##### Excerpt to read #####

Unifarm dies, but Wild Rose is born. Unifarm, Alberta's general farm organization died in January, but a new organization - Wild Rose Agricultural Producers - is struggling to take up the farm lobby charge. But there's one major hurdle - money. Wild Rose president Ron Leonhardt wants the Alberta government to approve a checkoff on all farm licence plates sold in the province, but provincial Agriculture Minister Walter Paszkowski told the organization to come up with some more creative solutions, The Western Producer reports. In Alberta, cattle producers and barley and canola producers are allowed to charge a checkoff to fund their organizations. But for now, Wild Rose organizers say they will concentrate on gathering memberships and building the new farm organization.
European profits up. With all the talk about subsidy cuts, you would think European farmers would be singing the blues these days. But new figures show that in real terms, European Union farmer incomes rose by 2.6 per cent last year to the highest level in 20 years, The Economist reports. World market prices have certainly helped, but in a bizarre twist, bureaucrats are finding out that their attempts to reform subsidies are driving up farm income artificially. In 1992, Brussels devised a plan that would reduce surpluses by paying subsidies directly to farmers rather than linking them to farm output. Support prices for farm products, including cereals and beef, were to be cut over the following three years, and farmers would be compensated through direct payments. It sounds like a good plan, but with rising market prices, farmers were getting top prices, well above support levels, and the guaranteed direct payments. Farmers actually have been paid for a drop in the market that never happened.

##### Dataset #####

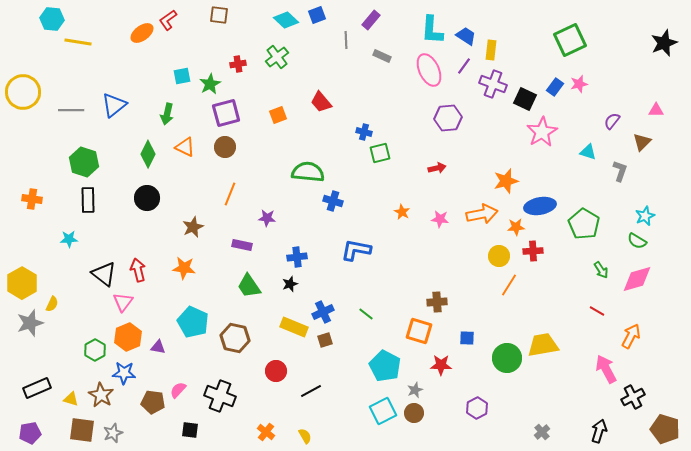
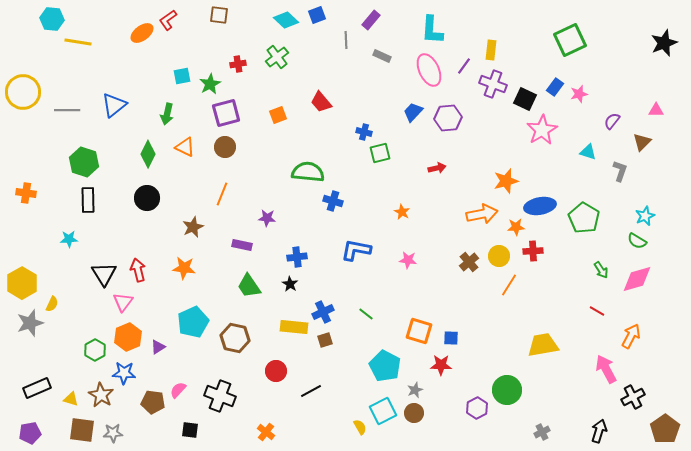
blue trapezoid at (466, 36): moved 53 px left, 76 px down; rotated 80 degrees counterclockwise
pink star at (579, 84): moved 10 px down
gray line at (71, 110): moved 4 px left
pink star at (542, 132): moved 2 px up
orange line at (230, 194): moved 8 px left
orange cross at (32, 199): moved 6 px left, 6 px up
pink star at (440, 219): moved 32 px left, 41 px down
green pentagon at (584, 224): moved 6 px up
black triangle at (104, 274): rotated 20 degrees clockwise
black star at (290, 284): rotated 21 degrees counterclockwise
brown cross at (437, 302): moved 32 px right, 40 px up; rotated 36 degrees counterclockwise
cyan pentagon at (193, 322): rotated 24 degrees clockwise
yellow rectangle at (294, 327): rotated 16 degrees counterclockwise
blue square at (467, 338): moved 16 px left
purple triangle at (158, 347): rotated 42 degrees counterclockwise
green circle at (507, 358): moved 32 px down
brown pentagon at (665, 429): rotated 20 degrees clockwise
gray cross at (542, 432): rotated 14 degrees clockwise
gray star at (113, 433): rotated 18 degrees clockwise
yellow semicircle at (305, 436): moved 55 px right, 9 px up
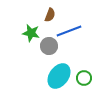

#####
##### Dataset #####

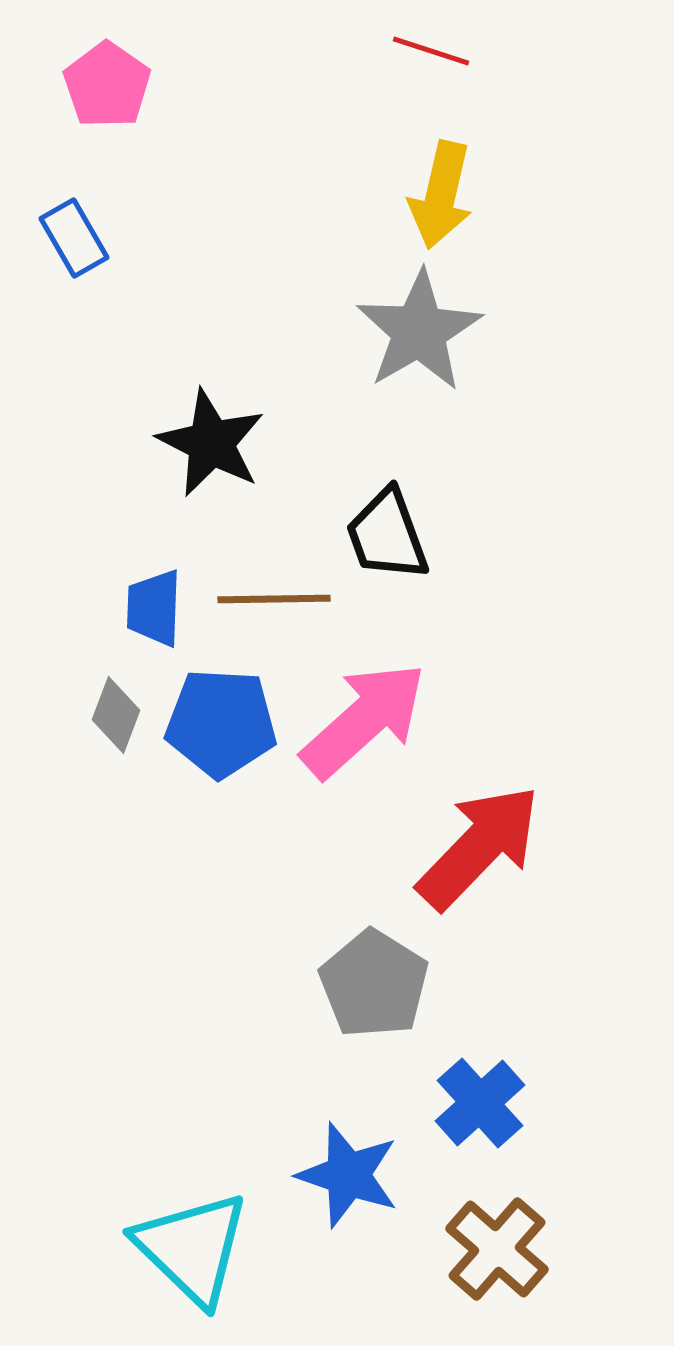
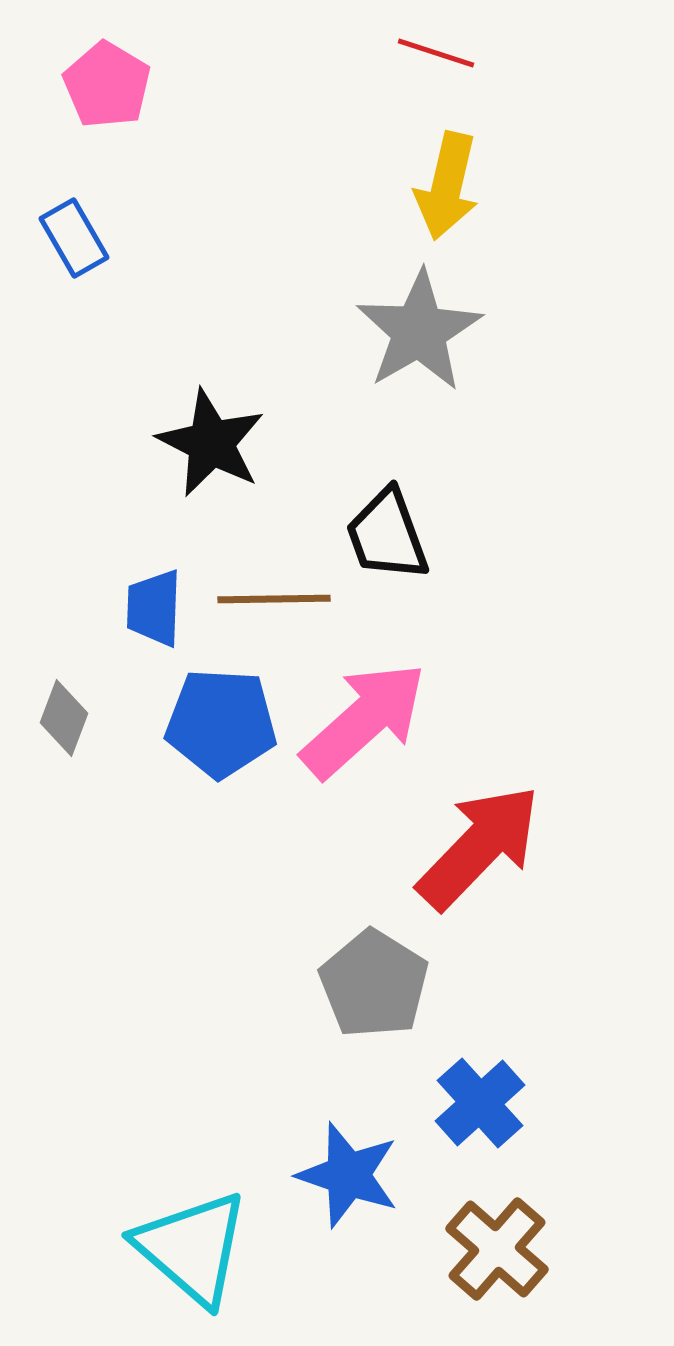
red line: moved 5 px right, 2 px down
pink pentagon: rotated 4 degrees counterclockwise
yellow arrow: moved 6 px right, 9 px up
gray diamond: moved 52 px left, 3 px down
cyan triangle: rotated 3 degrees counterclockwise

#####
##### Dataset #####

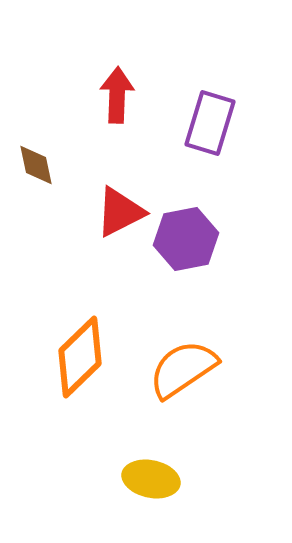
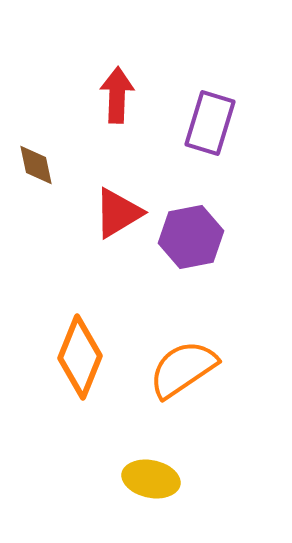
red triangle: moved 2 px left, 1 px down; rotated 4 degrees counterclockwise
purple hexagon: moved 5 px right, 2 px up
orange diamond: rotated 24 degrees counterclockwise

#####

Tasks to complete
[1] In the listing, edit the lines starting with the line with "red triangle: moved" and going on through the line with "orange diamond: rotated": replace "hexagon" with "octagon" and leave everything else unchanged. Return only those edited lines.
[2] Proceed with the farm news excerpt, continuing it from the point where it stops.

Exercise answers
[1]
red triangle: moved 2 px left, 1 px down; rotated 4 degrees counterclockwise
purple octagon: moved 5 px right, 2 px up
orange diamond: rotated 24 degrees counterclockwise

[2]
OFA needs GM. Ontario Federation of Agriculture general manager Doug Lisle has called it quits after six months on the job. Federation president Tony Morris announced earlier this month that both the OFA and Lisle have decided not to renew their relationship after the completion of a six-month probationary period. Lisle, who replaced Carl Sulliman as OFA top staff person, will be heading back to Saskatchewan to be with his family. The federation will begin a search for a new general manager.
Wolf in the fold. In an effort to save their flocks from mounting predator attacks, Ontario sheep producers in eastern Ontario are holding a seminar on March 16, to focus on the protection of sheep flocks. Almonte producer Eugene Flytche says the protective measures are also of interest to cattle and goat producers, who claim about 40 per cent of compensation paid by the provincial government. Protection measures include hunting, trapping, guard animals and electric fencing. The meeting will be on March 16 near Carleton Place. (613) 256-1798.
Asked by the North Rhine-Westphalia Milk Association to jazz up the traditional milk glass, Ritzenhoff, a big industrial glass maker, commissioned fashionable designers to decorate one glass each. This produced what Ritzenhoff calls "the cheapest contemporary art collection in the world," the European publication The Economist reported last month. Since 1992, 1.9 million glasses have been sold, and distributed in 20 countries. These glasses retail at DM 35 (US$25) a pair or about 10 times more than their plain equivalents and cost little more to make.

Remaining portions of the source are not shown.